As it turns out, I'm really glad I did because we will be growing pole beans on corn stalks next year in our production garden.

Comments (3)

  • Okiedawn OK Zone 7
    9 years ago

    I hope you'll keep us posted on the germination percentages you get and how quickly those beans germinate.

    Are you familiar with Tom Clothier's Seed Germination Database? In case you aren't, I'll link it below. I've learned so much from his database on exactly what soil temperatures give you the highest percentage of seeds germinating in the shortest number of days. It has helped me learn some important things....like how it is best to not sow bean seeds too early in spring or they'll germinate poorly....or why beet seeds take so long to germinate when we plant them at what we are told is the "right" time. Because of what I've learned from this database over the last 10 or 12 years, I plant when the soil temps and air temps are in the right temperature range and not when a calendar says I should be planting.

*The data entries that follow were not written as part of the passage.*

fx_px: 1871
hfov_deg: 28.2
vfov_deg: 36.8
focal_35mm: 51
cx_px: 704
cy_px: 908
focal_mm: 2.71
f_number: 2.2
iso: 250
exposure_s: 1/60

    I've grown many Three Sisters gardens, and sometimes Four Sisters gardens with the fourth sister being sunflowers, and the beans can overwhelm modern-day hybrid cornstalks by outgrowing them, burying the corn ears underneath the crazy bean foliar growth, etc. I have to use a really tall sturdy corn like Texas Honey June or one of the field, flour or dent corns that produce larger, stronger stalks than most hybrid sweet corns OR use half-runner beans (which despite their name still can climb 6-8' some years). Otherwise, I end up with happy bean plants weighing down corn plants and sometime bending or breaking the stalks. I like raising the Three Sisters together, but it takes a while to find the right combination of beans and corn that grow well together without the bean plants overwhelming the corn. My pumpkin, though, always is Seminole because it runs wildly through the corn field and happily exists on whatever water it gets.

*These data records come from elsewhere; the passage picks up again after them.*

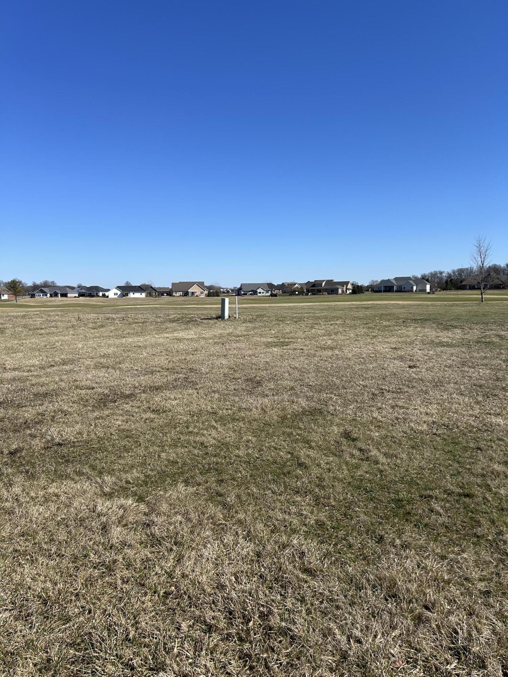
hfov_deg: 53.1
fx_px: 509
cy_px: 338
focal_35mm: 26
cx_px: 254
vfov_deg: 67.3
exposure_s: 1/5319
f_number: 1.5
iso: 50
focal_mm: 5.7
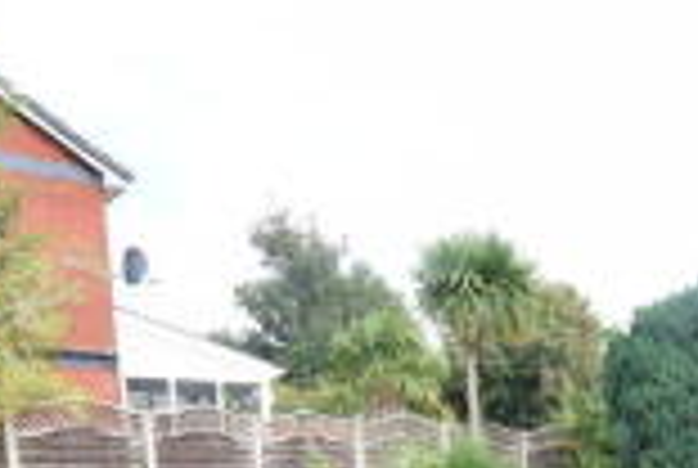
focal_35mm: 51
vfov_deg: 22.3
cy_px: 695
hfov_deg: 38.4
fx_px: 982
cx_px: 500
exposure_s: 1/250
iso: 360
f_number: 8
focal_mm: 11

    Some years I use southern peas instead of beans in the rows of corn too. That can work out even better because the corn usually is fairly tall before I sow the southern peas (since corn likes cooler temperatures but southern peas need warmer ones for good germination). It is pretty easy to mature a corn crop and harvest it before the southern pea plants climb to the tops of the corn stalks and beyond.

    Dawn

    Here is a link that might be useful: TC's Seed Germination Data Base

  • johnnycoleman
    Original Author
    9 years ago

    Hello Dawn,

    As usual, you are a fountain of knowledge. Thanks for all of your help.

    My goal for the test was simply to figure out if that old seed was still good. We plan to grow a plot of corn with pole beans. That plot may be four rows at four hundred feet long and four feet between rows. We are thinking about a plot half that large for okra.

    We hope to give away about 4000+ pounds of food next year.

  • johnnycoleman
    Original Author
    9 years ago

    I have the results of my test. BL = 40%, KW =80%, GN =60%, Pinto = 80%

    I will plant the BL and KW accordingly next year. The other two were just for my edification.